> **RECORD EXTRACTS**:
Segment Open
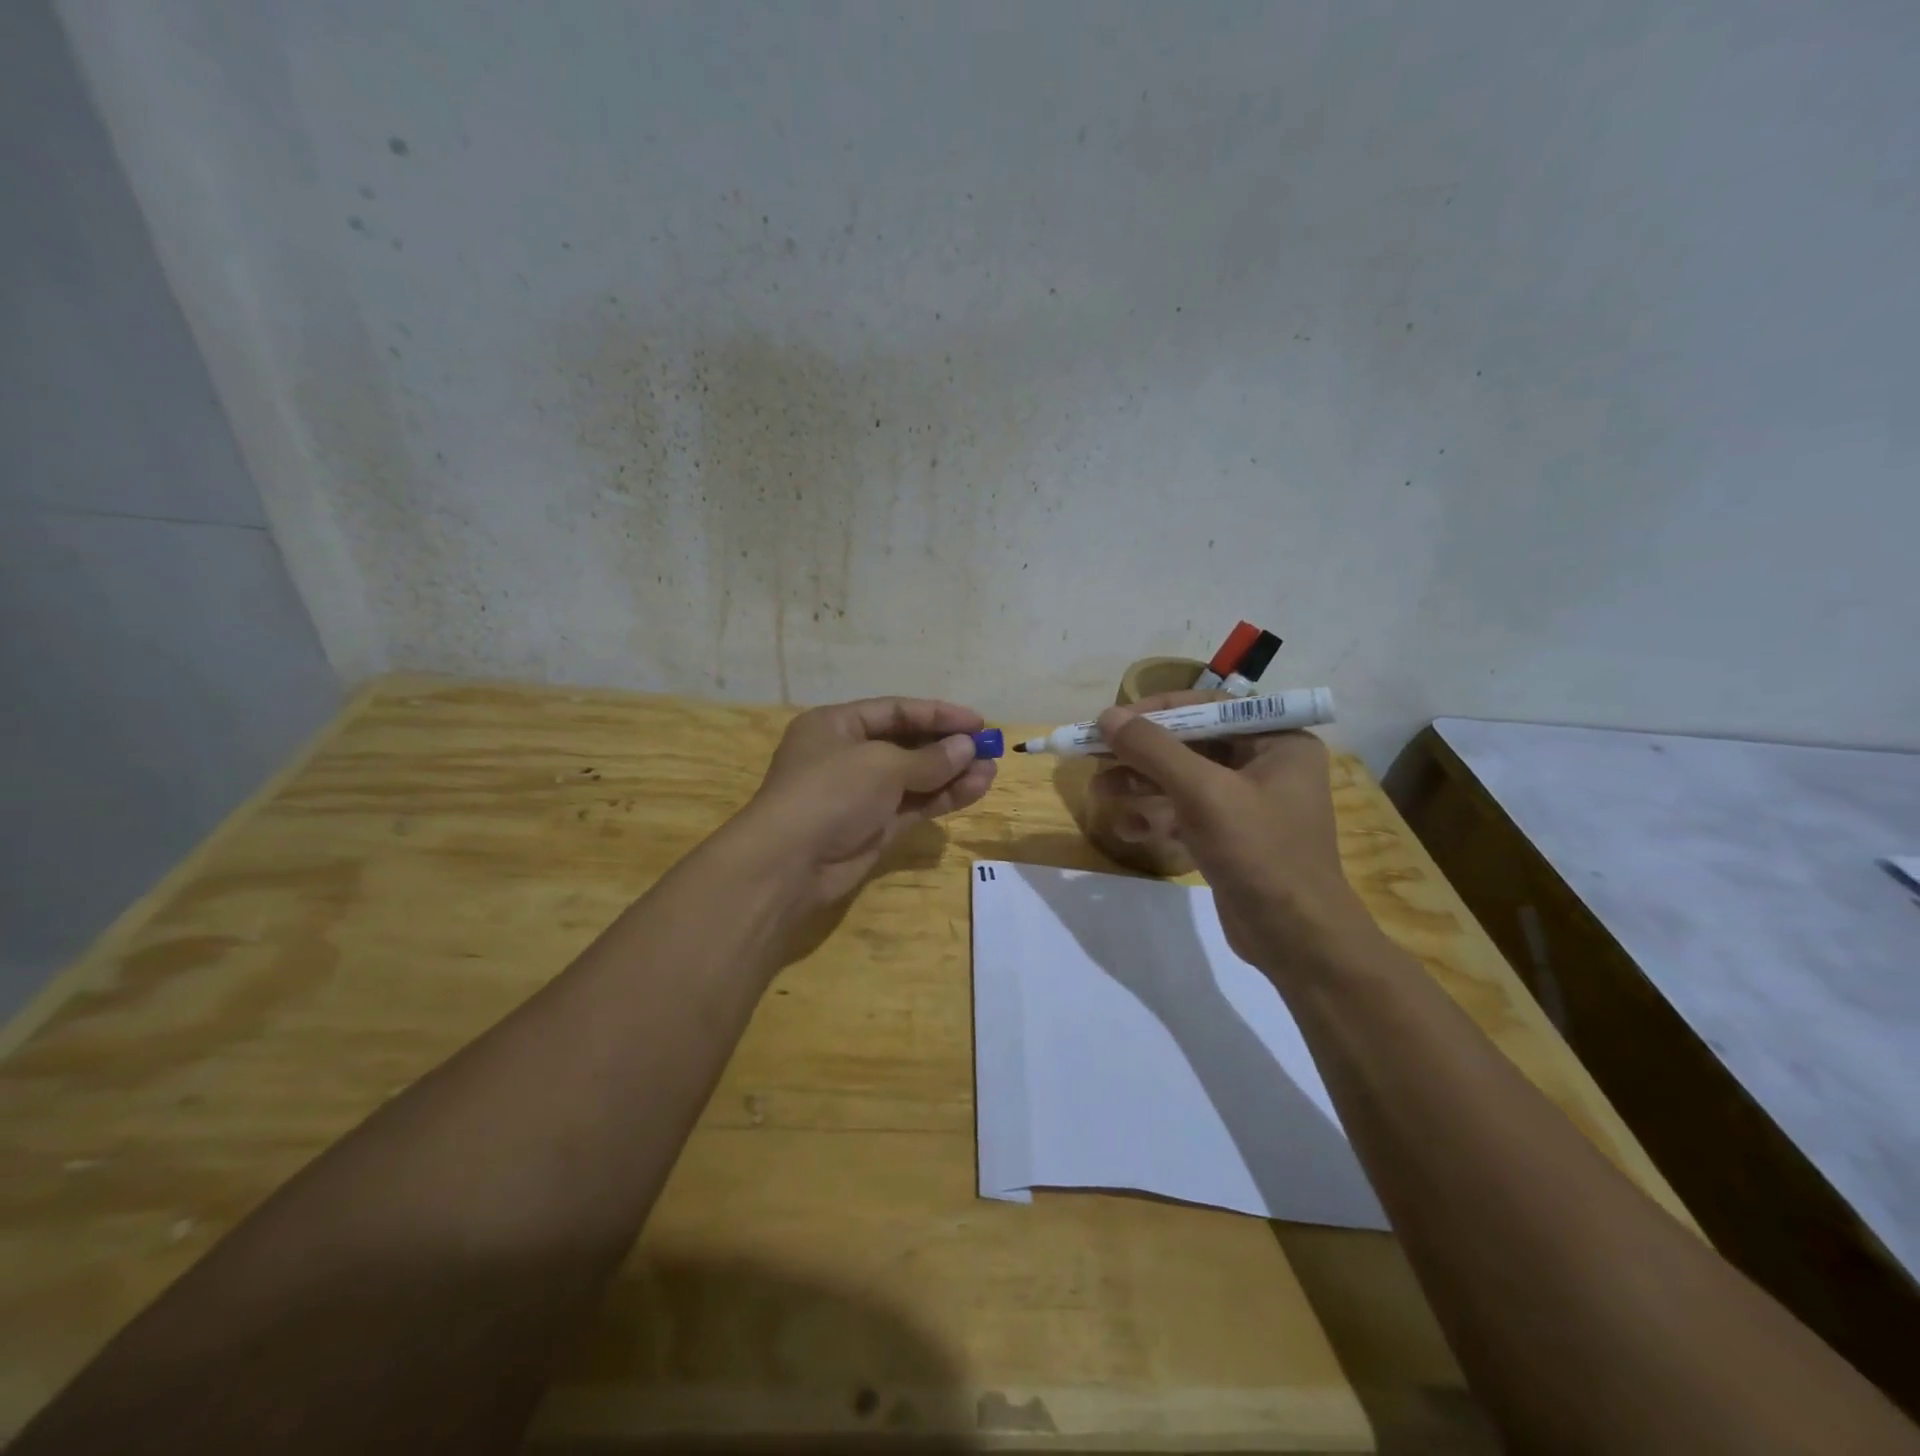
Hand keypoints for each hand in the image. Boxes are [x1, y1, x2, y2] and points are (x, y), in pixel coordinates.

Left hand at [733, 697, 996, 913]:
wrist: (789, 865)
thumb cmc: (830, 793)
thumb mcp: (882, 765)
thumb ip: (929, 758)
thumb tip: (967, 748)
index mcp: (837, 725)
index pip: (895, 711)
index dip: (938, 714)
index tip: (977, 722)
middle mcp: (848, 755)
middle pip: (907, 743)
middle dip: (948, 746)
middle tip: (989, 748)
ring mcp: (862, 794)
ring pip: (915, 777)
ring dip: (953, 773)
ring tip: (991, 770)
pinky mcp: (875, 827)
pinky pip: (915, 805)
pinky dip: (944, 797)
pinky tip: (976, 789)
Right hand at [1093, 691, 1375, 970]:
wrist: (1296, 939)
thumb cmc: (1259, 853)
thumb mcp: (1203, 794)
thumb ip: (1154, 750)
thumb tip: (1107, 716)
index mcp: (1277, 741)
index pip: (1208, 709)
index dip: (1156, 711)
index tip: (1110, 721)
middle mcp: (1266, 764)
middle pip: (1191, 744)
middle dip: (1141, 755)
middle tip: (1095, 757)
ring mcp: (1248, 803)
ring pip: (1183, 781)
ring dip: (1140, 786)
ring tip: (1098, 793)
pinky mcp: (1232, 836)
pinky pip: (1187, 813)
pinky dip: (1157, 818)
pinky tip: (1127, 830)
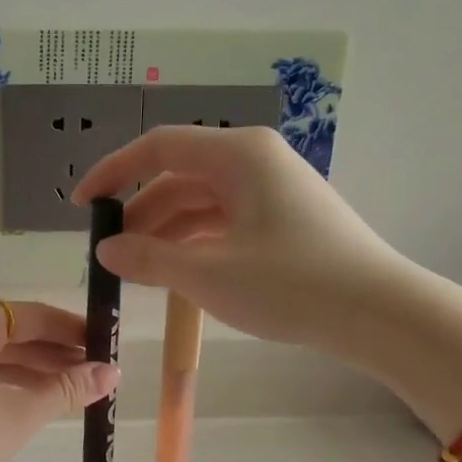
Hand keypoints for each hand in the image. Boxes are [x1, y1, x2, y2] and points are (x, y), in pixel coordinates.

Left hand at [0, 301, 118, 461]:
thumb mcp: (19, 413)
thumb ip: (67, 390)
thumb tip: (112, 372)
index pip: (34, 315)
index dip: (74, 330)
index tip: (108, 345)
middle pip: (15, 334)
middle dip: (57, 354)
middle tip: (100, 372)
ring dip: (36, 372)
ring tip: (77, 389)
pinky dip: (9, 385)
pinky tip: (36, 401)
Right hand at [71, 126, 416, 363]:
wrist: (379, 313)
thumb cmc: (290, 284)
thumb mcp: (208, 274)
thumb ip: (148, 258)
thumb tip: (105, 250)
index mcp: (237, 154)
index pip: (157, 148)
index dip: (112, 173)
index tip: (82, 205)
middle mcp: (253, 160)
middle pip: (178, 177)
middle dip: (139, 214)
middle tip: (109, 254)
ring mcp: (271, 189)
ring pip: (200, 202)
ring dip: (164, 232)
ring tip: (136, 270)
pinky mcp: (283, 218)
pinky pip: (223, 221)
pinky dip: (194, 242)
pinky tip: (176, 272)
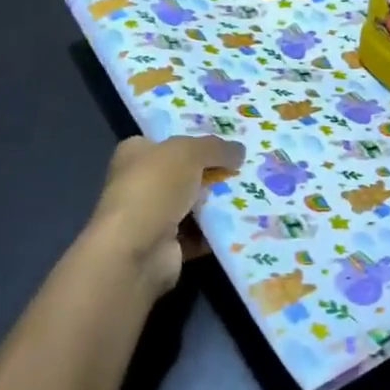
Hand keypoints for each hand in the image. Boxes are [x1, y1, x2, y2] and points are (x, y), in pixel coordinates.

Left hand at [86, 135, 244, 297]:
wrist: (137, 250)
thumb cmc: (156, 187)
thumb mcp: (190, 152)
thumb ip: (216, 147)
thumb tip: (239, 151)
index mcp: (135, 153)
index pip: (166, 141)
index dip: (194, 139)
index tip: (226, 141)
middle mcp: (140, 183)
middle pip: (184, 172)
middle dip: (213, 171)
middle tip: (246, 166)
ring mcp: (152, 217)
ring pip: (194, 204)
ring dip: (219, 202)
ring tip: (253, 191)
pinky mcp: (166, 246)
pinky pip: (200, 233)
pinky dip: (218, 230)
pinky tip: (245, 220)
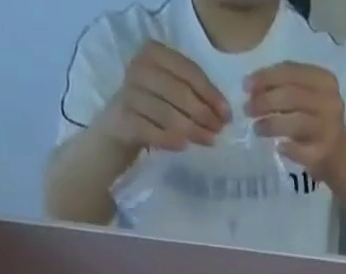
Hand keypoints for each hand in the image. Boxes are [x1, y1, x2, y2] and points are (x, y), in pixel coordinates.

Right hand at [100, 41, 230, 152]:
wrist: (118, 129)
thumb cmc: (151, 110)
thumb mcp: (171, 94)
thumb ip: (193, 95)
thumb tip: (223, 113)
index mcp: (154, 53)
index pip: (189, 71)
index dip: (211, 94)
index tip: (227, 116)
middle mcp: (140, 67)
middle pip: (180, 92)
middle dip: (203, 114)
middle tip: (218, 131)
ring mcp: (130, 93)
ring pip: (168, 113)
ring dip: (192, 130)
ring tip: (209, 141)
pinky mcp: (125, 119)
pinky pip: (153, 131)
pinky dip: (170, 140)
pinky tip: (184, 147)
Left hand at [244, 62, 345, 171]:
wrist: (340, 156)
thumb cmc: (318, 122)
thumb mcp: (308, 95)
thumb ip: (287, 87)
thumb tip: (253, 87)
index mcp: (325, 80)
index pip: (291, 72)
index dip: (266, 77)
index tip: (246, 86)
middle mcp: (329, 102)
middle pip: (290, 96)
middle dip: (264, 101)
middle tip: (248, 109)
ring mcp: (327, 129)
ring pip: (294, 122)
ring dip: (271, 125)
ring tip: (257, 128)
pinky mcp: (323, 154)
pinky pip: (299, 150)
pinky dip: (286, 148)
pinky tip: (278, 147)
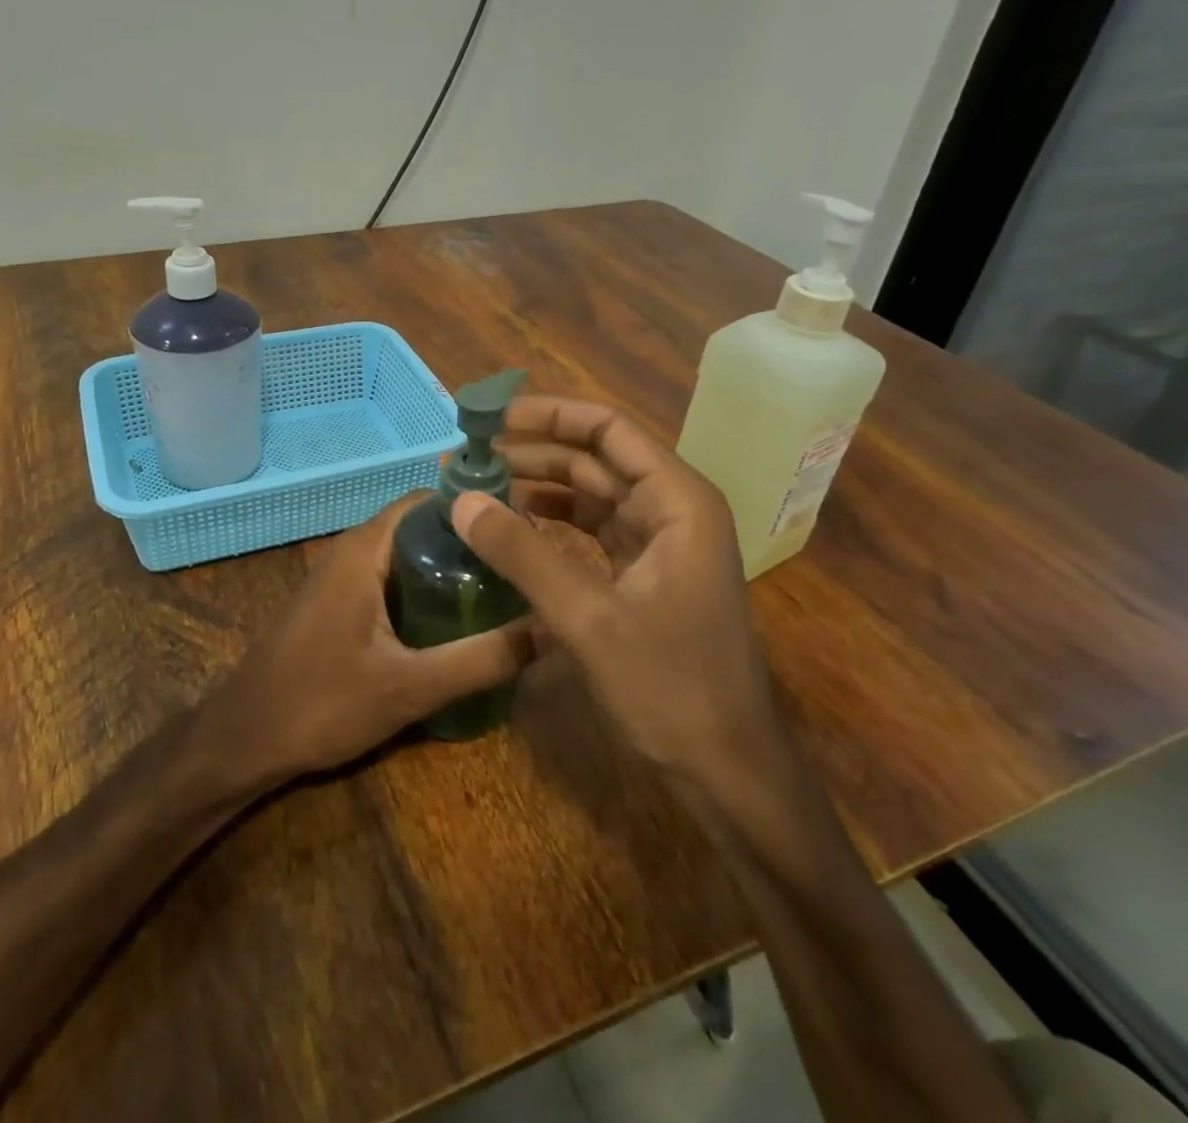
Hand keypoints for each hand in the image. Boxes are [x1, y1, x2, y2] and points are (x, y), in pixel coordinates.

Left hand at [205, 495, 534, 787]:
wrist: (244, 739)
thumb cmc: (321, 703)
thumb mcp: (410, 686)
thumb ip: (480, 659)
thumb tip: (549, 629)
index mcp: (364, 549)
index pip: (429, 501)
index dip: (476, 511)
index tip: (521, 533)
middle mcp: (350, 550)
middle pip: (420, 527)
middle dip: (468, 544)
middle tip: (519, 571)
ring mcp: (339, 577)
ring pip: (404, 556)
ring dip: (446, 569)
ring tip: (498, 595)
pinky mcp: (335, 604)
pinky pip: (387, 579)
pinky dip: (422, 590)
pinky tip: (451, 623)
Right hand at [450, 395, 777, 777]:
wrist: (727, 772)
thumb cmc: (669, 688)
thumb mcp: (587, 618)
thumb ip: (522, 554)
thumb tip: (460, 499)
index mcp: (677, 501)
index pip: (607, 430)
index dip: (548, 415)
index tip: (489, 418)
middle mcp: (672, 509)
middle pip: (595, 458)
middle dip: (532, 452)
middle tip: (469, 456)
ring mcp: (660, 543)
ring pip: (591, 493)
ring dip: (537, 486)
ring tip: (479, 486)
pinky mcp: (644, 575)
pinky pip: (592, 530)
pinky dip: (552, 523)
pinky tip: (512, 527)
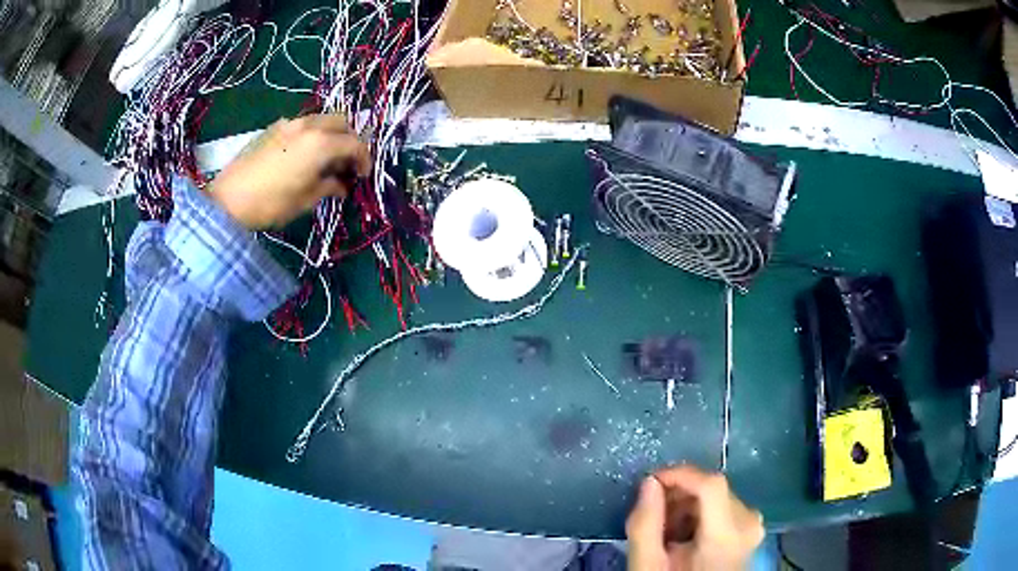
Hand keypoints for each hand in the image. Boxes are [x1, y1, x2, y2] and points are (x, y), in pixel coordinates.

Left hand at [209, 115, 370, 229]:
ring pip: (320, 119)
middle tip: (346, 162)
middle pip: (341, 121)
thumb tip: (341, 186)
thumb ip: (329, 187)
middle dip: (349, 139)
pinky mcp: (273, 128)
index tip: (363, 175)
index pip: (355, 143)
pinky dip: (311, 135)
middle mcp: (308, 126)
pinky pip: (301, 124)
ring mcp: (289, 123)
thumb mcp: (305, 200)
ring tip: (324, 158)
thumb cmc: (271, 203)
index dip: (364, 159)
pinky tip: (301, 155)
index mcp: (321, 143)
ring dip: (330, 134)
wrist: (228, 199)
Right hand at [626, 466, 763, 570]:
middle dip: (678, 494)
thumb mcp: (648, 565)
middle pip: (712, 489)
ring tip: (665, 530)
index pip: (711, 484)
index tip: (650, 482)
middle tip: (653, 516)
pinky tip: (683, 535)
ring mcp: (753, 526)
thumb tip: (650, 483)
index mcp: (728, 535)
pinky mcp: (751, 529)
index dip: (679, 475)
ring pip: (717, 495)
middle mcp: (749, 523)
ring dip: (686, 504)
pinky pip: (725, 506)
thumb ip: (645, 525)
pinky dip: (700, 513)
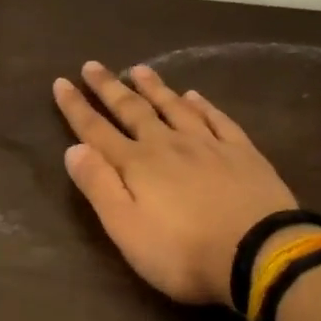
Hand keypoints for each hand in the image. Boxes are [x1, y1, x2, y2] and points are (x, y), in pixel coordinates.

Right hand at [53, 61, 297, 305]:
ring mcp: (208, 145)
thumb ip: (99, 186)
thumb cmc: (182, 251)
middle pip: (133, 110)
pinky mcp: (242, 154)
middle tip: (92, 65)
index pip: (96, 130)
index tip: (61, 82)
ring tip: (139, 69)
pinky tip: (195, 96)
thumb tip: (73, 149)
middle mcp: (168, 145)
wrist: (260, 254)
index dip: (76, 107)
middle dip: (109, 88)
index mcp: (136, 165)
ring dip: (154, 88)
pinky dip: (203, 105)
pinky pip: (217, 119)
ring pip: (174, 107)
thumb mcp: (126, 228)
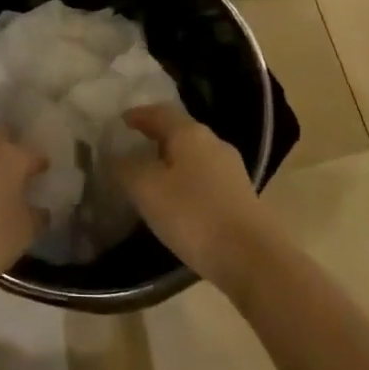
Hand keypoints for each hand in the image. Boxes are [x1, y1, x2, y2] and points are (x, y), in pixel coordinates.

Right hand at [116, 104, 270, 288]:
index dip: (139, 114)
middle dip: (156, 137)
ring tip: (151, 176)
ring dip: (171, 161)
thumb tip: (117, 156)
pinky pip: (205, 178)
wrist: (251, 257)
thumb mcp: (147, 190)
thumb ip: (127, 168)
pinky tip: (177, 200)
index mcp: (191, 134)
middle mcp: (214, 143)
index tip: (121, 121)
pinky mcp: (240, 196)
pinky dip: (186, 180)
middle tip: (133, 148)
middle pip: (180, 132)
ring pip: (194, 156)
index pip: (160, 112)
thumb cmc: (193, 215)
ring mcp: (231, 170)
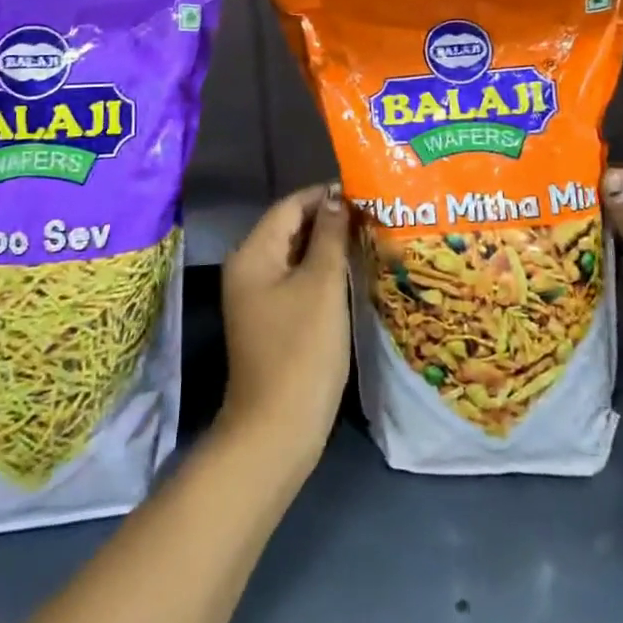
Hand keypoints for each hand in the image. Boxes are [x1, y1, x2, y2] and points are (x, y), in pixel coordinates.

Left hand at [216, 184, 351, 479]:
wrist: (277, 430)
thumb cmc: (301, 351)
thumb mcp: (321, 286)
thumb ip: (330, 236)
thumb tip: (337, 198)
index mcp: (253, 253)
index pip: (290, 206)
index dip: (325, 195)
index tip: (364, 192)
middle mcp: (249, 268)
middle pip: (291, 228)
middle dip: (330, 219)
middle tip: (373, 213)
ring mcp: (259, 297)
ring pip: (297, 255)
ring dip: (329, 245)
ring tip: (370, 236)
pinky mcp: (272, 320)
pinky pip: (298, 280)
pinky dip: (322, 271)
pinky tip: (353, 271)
Segment Closed
> **PROBLEM DETAILS**: Pick out the lines above that hold the string "Left" and show them.

> **COMPLETED TASK**:
Left hand at [733, 697, 996, 913]:
Left hand at [0, 301, 118, 461]:
Left hand at [86, 135, 244, 297]:
Left hand at [244, 62, 345, 171]:
Left hand at [205, 495, 534, 787]:
Left hand at [209, 115, 370, 229]:
Left hand at [216, 184, 351, 479]:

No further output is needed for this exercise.